[Pose landmark coordinates]

↓

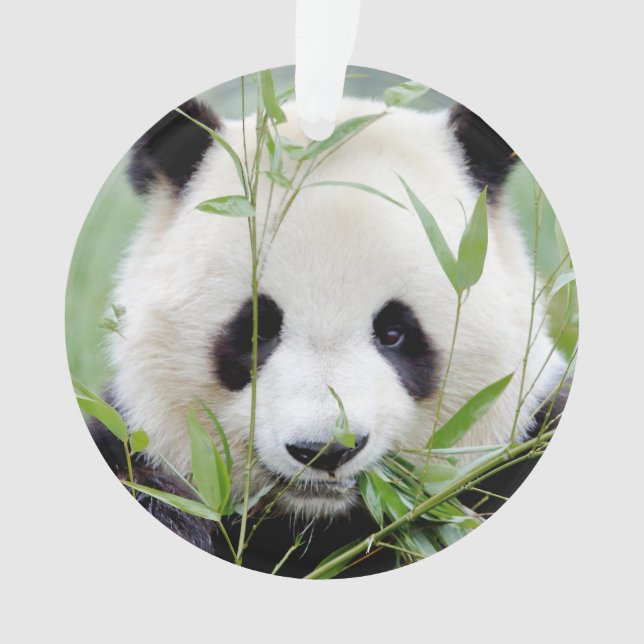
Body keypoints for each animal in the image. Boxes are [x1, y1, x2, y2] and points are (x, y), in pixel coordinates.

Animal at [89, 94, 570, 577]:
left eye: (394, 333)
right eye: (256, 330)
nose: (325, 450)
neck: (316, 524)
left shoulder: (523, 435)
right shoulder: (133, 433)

↑

[Assignment] Generate a word-for-word copy of the preceding records, excluding all pictures.

[Finished task]
Body keypoints for each animal in the image. Boxes are [x1, y1, x2, y2] and points are (x, y), in pixel coordinates.

Animal at [89, 94, 570, 577]:
left eye: (394, 333)
right eye: (256, 330)
nose: (325, 450)
neck: (316, 524)
left shoulder: (523, 435)
right shoulder: (133, 433)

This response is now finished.